> [Task objective] A single stretch of the material below is to be transcribed exactly, starting at the line with "(grid_origin 127 96)" and ending after the line with "(dxfimperialunits true)".

[Opening Provided records section]

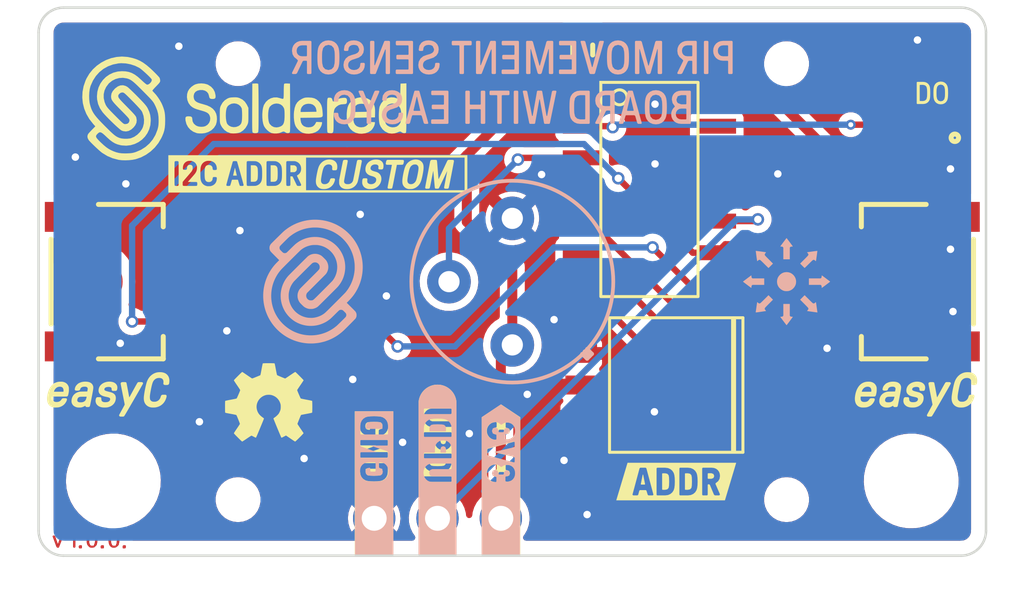
<source format=kicad_pcb>
(kicad_pcb (version 20211014) (generator pcbnew)

  (general
    (thickness 1.6)
  )

  (paper "A4")
  (title_block
    (title "PIR Movement sensor board with easyC")
    (date "2022-07-05")
    (rev "V1.0.0.")
    (company "SOLDERED")
    (comment 1 "333179")
  )

  (layers
    (0 "F.Cu" signal)
    (31 "B.Cu" signal)
    (32 "B.Adhes" user "B.Adhesive")
    (33 "F.Adhes" user "F.Adhesive")
    (34 "B.Paste" user)
    (35 "F.Paste" user)
    (36 "B.SilkS" user "B.Silkscreen")
    (37 "F.SilkS" user "F.Silkscreen")
    (38 "B.Mask" user)
    (39 "F.Mask" user)
    (40 "Dwgs.User" user "User.Drawings")
    (41 "Cmts.User" user "User.Comments")
    (42 "Eco1.User" user "User.Eco1")
    (43 "Eco2.User" user "User.Eco2")
    (44 "Edge.Cuts" user)
    (45 "Margin" user)
    (46 "B.CrtYd" user "B.Courtyard")
    (47 "F.CrtYd" user "F.Courtyard")
    (48 "B.Fab" user)
    (49 "F.Fab" user)
    (50 "User.1" user)
    (51 "User.2" user)
    (52 "User.3" user)
    (53 "User.4" user)
    (54 "User.5" user)
    (55 "User.6" user)
    (56 "User.7" user)
    (57 "User.8" user "V-CUT")
    (58 "User.9" user "CUT-OUT")
  )

  (setup
    (stackup
      (layer "F.SilkS" (type "Top Silk Screen"))
      (layer "F.Paste" (type "Top Solder Paste"))
      (layer "F.Mask" (type "Top Solder Mask") (thickness 0.01))
      (layer "F.Cu" (type "copper") (thickness 0.035))
      (layer "dielectric 1" (type "core") (thickness 1.51) (material "FR4") (epsilon_r 4.5) (loss_tangent 0.02))
      (layer "B.Cu" (type "copper") (thickness 0.035))
      (layer "B.Mask" (type "Bottom Solder Mask") (thickness 0.01))
      (layer "B.Paste" (type "Bottom Solder Paste"))
      (layer "B.SilkS" (type "Bottom Silk Screen"))
      (copper_finish "None")
      (dielectric_constraints no)
    )
    (pad_to_mask_clearance 0)
    (aux_axis_origin 127 96)
    (grid_origin 127 96)
    (pcbplotparams
      (layerselection 0x00010fc_ffffffff)
      (disableapertmacros false)
      (usegerberextensions false)
      (usegerberattributes true)
      (usegerberadvancedattributes true)
      (creategerberjobfile true)
      (svguseinch false)
      (svgprecision 6)
      (excludeedgelayer true)
      (plotframeref false)
      (viasonmask false)
      (mode 1)
      (useauxorigin false)
      (hpglpennumber 1)
      (hpglpenspeed 20)
      (hpglpendiameter 15.000000)
      (dxfpolygonmode true)
      (dxfimperialunits true)
      (dxfusepcbnewfont true)
      (psnegative false)
      (psa4output false)
      (plotreference true)
      (plotvalue true)
      (plotinvisibletext false)
      (sketchpadsonfab false)
      (subtractmaskfromsilk false)
      (outputformat 1)
      (mirror false)
      (drillshape 1)
      (scaleselection 1)
      (outputdirectory "")
    )
  )

  (net 0 "")
  (net 1 "GND")
  (net 2 "3V3")
  (net 3 "Net-(D1-Pad1)")
  (net 4 "SCL")
  (net 5 "SDA")
  (net 6 "UPDI")
  (net 7 "ADD1")
  (net 8 "ADD2")
  (net 9 "ADD3")
  (net 10 "D0")
  (net 11 "REL")
  (net 12 "unconnected-(U3-Pad4)")
  (net 13 "unconnected-(U3-Pad11)")
  (net 14 "unconnected-(U3-Pad12)")
  (net 15 "unconnected-(U3-Pad13)")

  (footprint "e-radionica.com footprinti:easyC-connector" (layer "F.Cu") (at 130.3 85 90))

  (footprint "kibuzzard-62C40D9C" (layer "F.Cu") (at 152.575 93.025))

  (footprint "e-radionica.com footprinti:SOIC-14" (layer "F.Cu") (at 151.5 81.3))

  (footprint "e-radionica.com footprinti:HEADER-UPDI" (layer "F.Cu") (at 143 94.5 180))

  (footprint (layer "F.Cu") (at 157 93.75))

  (footprint "kibuzzard-62C40D63" (layer "F.Cu") (at 162.85 77.425))

  (footprint "kibuzzard-62C40EA9" (layer "F.Cu") (at 140.45 93.1 -90))

  (footprint (layer "F.Cu") (at 157 76.25))

  (footprint "e-radionica.com footprinti:0402LED" (layer "F.Cu") (at 162.85 78.625))

  (footprint "e-radionica.com footprinti:HOLE_3.2mm" (layer "F.Cu") (at 130 93))

  (footprint "TAVU GRAPHICS:Version1.0.0." (layer "F.Cu") (at 129.075 95.325))

  (footprint "kibuzzard-62C40EBF" (layer "F.Cu") (at 143 92.575 -90))

  (footprint "Soldered Graphics:Symbol-Front_I2C_ADDR_CUSTOM" (layer "F.Cu") (at 138.2 80.675))

  (footprint "e-radionica.com footprinti:DSHP03TS-S" (layer "F.Cu") (at 152.575 89.15 180))

  (footprint "e-radionica.com footprinti:0603C" (layer "F.Cu") (at 148.825 75.7 90))

  (footprint "e-radionica.com footprinti:FIDUCIAL_23" (layer "F.Cu") (at 129.27 85))

  (footprint "e-radionica.com footprinti:HOLE_3.2mm" (layer "F.Cu") (at 162 93))

  (footprint (layer "F.Cu") (at 135 76.25))

  (footprint (layer "F.Cu") (at 135 93.75))

  (footprint "TAVU GRAPHICS:Logo-Front-easyC-5mm" (layer "F.Cu") (at 162.2 89.5))

  (footprint "TAVU GRAPHICS:Logo-Front-easyC-5mm" (layer "F.Cu") (at 129.8 89.5))

  (footprint "e-radionica.com footprinti:0402R" (layer "F.Cu") (at 160.925 78.625))

  (footprint "kibuzzard-62C40ED0" (layer "F.Cu") (at 145.55 92.975 -90))

  (footprint "e-radionica.com footprinti:easyC-connector" (layer "F.Cu") (at 161.7 85 -90))

  (footprint "Soldered Graphics:Logo-Back-SolderedFULL-13mm" (layer "B.Cu")
    (tedit 60702080) (tstamp 034e5175-6fdf-4019-8137-bb432d43cd73)
    (at 135.25 78.05 180)
    (attr board_only exclude_from_pos_files exclude_from_bom)
    (fp_text reference "REF**" (at 0 0.5 unlocked) (layer "B.SilkS") hide
      (effects (font (size 1 1) (thickness 0.15)) (justify mirror))
      (tstamp a69eb1ed-ee1c-4694-b283-b9fb8fd52fb8)
    )
    (fp_text value "Logo-Front-SolderedFULL-13mm" (at 0 -1 unlocked) (layer "B.Fab") hide
      (effects (font (size 1 1) (thickness 0.15)) (justify mirror))
      (tstamp 3c1a6a71-9df1-45ed-b8b9-5e7d5a99eaaa)
    )
    (fp_text user "${REFERENCE}" (at 0 -2.5 unlocked) (layer "B.Fab") hide
      (effects (font (size 1 1) (thickness 0.15)) (justify mirror))
      (tstamp 2bac8198-4fab-430d-bc10-0be00b66caa6)
    )
    (fp_poly (pts
        (xy -2.710355 0.433868)
        (xy -2.815587 0.407404)
        (xy -2.904915 0.359976)
        (xy -2.986142 0.288454)
        (xy -2.99826 0.275287)
        (xy -3.052077 0.205728)
        (xy -3.090723 0.130262)
        (xy -3.117045 0.040658)
        (xy -3.133892 -0.071318)
        (xy -3.139206 -0.132078)
        (xy -3.144743 -0.200969)
        (xy -3.147577 -0.254744)
        (xy -3.14402 -0.29531)
        (xy -3.130386 -0.324576)
        (xy -3.102989 -0.344451)
        (xy -3.05814 -0.356842)
        (xy -2.992154 -0.363659)
        (xy -2.901344 -0.36681)
        (xy -2.782022 -0.368203)
        (xy -2.681241 -0.369136)
        (xy -2.251403 -0.373785)
        (xy -2.256441 -0.452019)
        (xy -2.27708 -0.562518)
        (xy -2.3226 -0.649012)
        (xy -2.392003 -0.710544)
        (xy -2.484294 -0.746155)
        (xy -2.571907 -0.755325)
        (xy -2.675111 -0.746339)
        (xy -2.754775 -0.715505)
        (xy -2.816535 -0.659884)
        (xy -2.848571 -0.61119)
        (xy -2.889407 -0.537435)
        (xy -3.005039 -0.542537)
        (
... [349647 chars truncated]
</source>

[Closing Provided records section]

> [Written solution]
    (grid_origin 127 96)
    (pcbplotparams
      (layerselection 0x00010fc_ffffffff)
      (disableapertmacros false)
      (usegerberextensions false)
      (usegerberattributes true)
      (usegerberadvancedattributes true)
      (creategerberjobfile true)
      (svguseinch false)
      (svgprecision 6)
      (excludeedgelayer true)
      (plotframeref false)
      (viasonmask false)
      (mode 1)
      (useauxorigin false)
      (hpglpennumber 1)
      (hpglpenspeed 20)
      (hpglpendiameter 15.000000)
      (dxfpolygonmode true)
      (dxfimperialunits true)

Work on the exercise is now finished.